Room tells the extraordinary story of Jack, a spirited 5-year-old who is trapped in a windowless, 10-by-10-foot space he and his Ma call Room. Ma has created a whole universe for Jack within Room, and she will stop at nothing to ensure that, even in this treacherous environment, Jack is able to live a complete and fulfilling life. But as Jack’s curiosity about their situation grows, and Ma’s resilience reaches its breaking point, they enact a risky plan to escape, ultimately bringing them face-to-face with what may turn out to be the scariest thing yet: the real world.

Based on a fantastic novel, Room is able to tell a realistic, captivating and emotional tale with great directing, writing, and wonderful performances. Brie Larson delivers what could be the best female performance of the year. Her motherly soul feels realistic and there with her every moment she’s on screen. She has excellent chemistry here with young star Jacob Tremblay, who also delivers a marvelous performance here. They feel so intimately connected as mother and son, and they both blew me away in this film. Tremblay is also great as Jack, and since the story is told through his character’s eyes, he gets a lot of time to shine in this amazing breakthrough role for him. I would be pleased if Larson were to win the Academy Award, she is very well-deserving of the award, at least as much as the other nominees.

The movie is captivating from the start to the very end. The movie’s setting immediately fascinates and brings a very believable and realistic story to the screen. The writing is always on the spot, and a few lines within the script will make you tremble. However, there are a few minor but important points of exposition that were mentioned in the book, and that the movie should have clarified to be a tad more understandable for people who haven’t read the book. Sometimes, the movie’s score is out of place, as there are a few parts where the music did not fit into the intended tone of the scene in the film.
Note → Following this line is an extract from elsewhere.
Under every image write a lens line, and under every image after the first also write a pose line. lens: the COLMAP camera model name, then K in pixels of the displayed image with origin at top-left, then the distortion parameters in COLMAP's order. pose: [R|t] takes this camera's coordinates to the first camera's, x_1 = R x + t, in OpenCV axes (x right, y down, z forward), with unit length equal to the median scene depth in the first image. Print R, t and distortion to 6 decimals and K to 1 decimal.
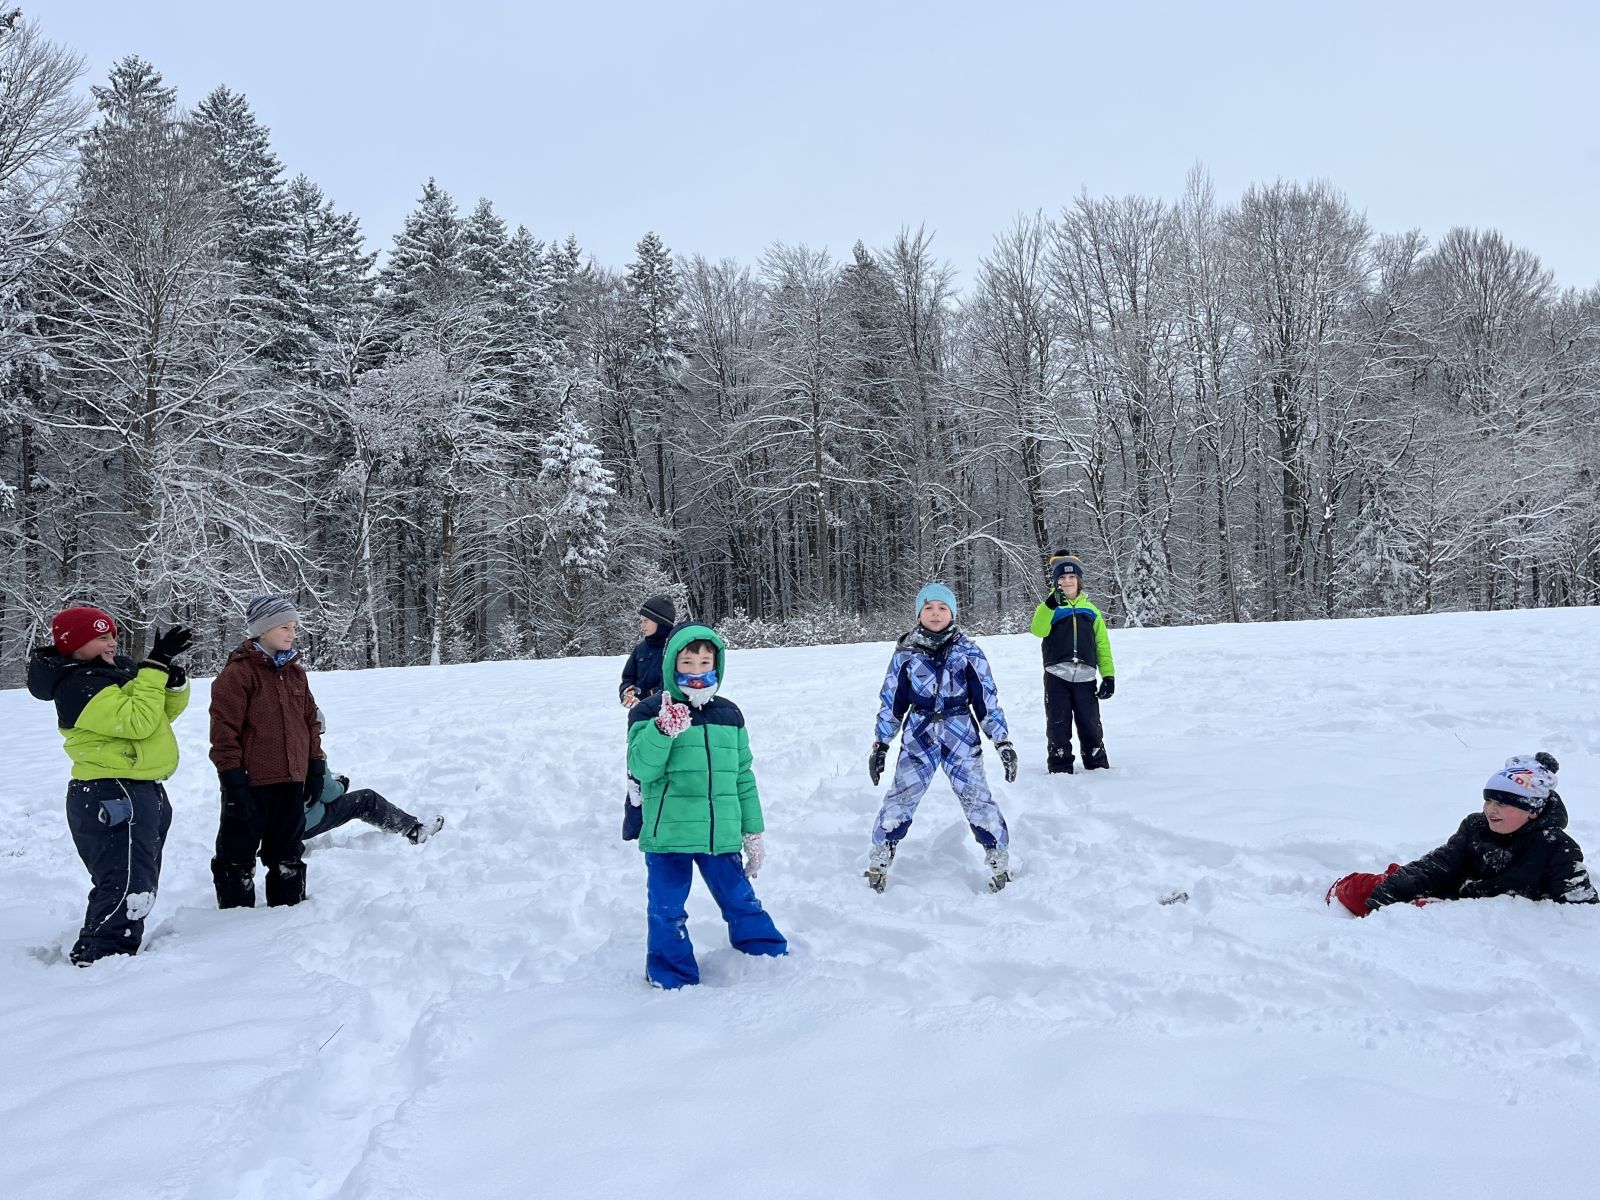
lens RADIAL K [[1174.0, 0, 834.3], [0, 1174.0, 595.2], [0, 0, 1]] dist [0.042397, -0.033055]
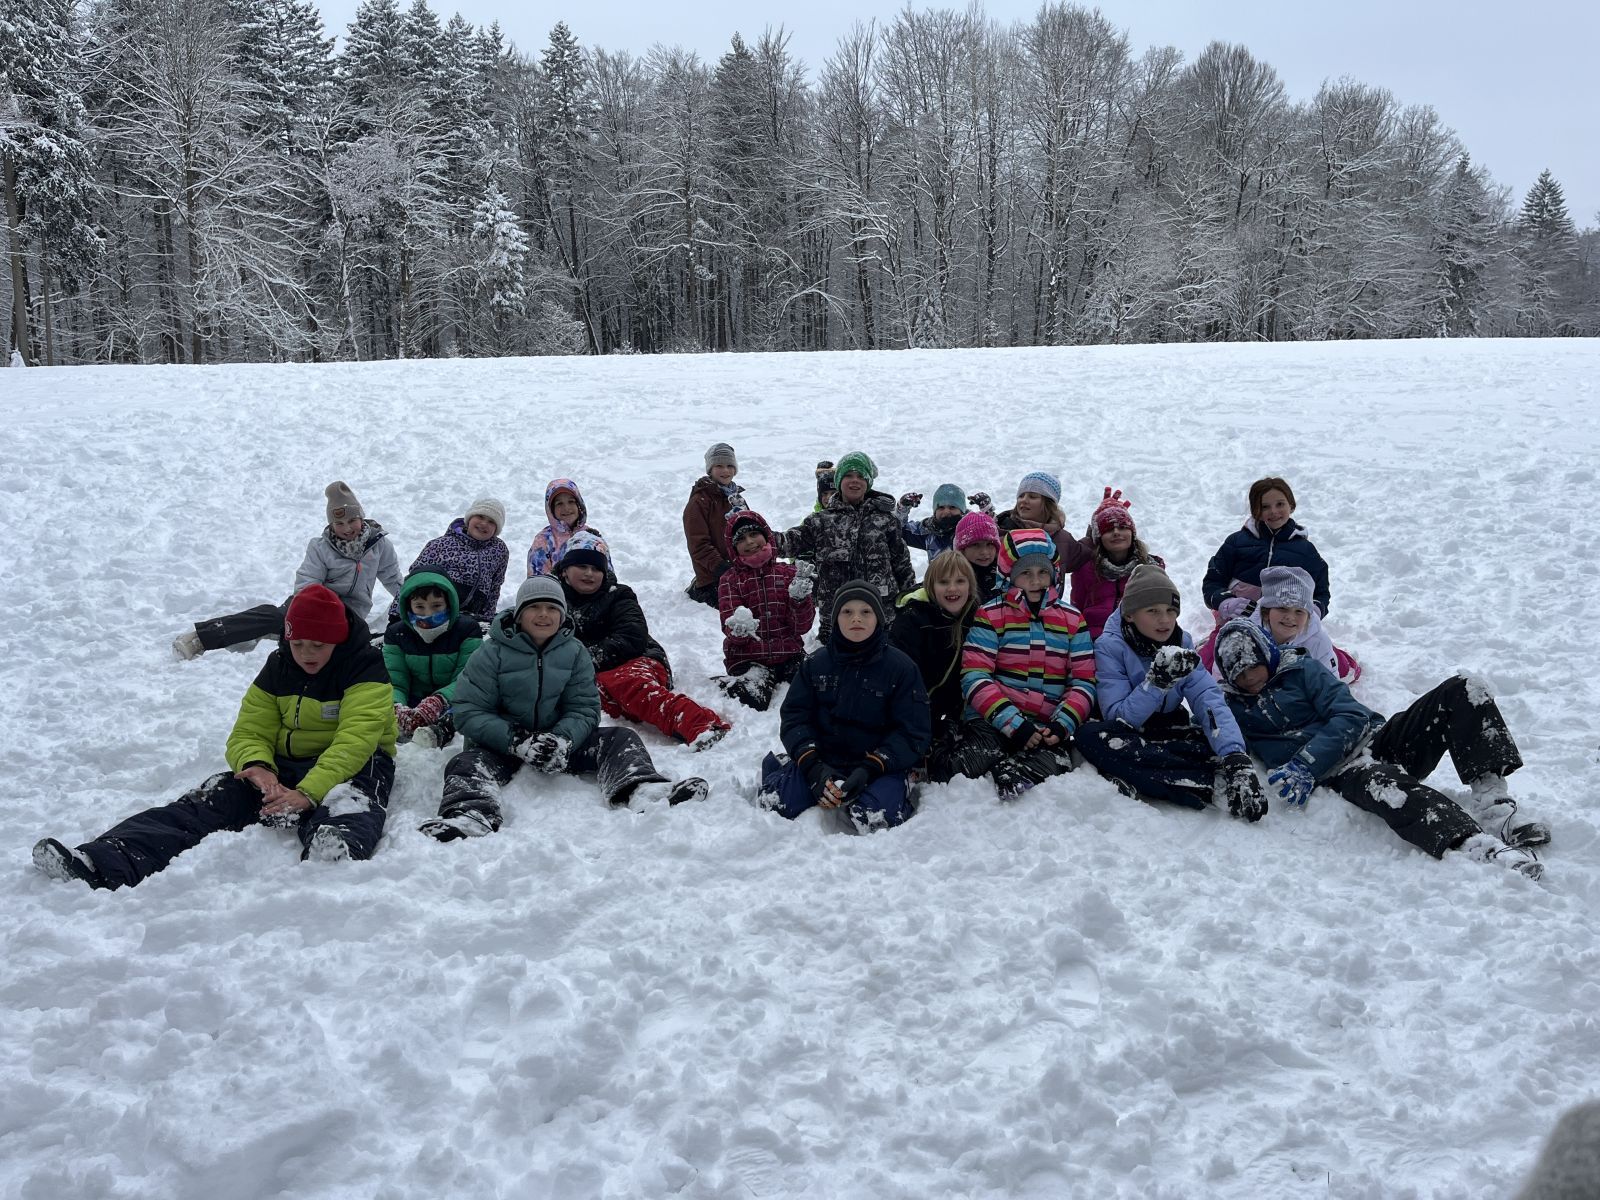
lens RADIAL K [[1224.4, 0, 823.3], [0, 1224.4, 583.0], [0, 0, 1]] dist [0.044887, -0.037889]
pose [[0.999656, 0.021518, 0.014974, 0.118339], [-0.023994, 0.981120, 0.191904, 0.006399], [-0.010562, -0.192197, 0.981299, -0.392200]]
The climax halfway throughout the film is just as intense as it should have been, and seeing an incredible story like this one being brought to the screen feels like an achievement for such small (as in independent) filmmakers. The movie has excellent directing, as it’s a daring challenge to put two young actors in a room, and have them prepare for their roles for so long. Although the directing isn’t perfect, due to the minor flaws I stated earlier, it’s mostly on point, and I’m proud that the director dared to take on such a strong and interesting topic and make the product feel very real and emotionally heavy.

Room is thrilling, emotional, and very well-made, and I would definitely recommend you see it, as it’s worth all the Oscar buzz it’s getting. I would love to see Brie Larson win the Oscar for her performance in this film, and I hope it does well in it’s other categories, too.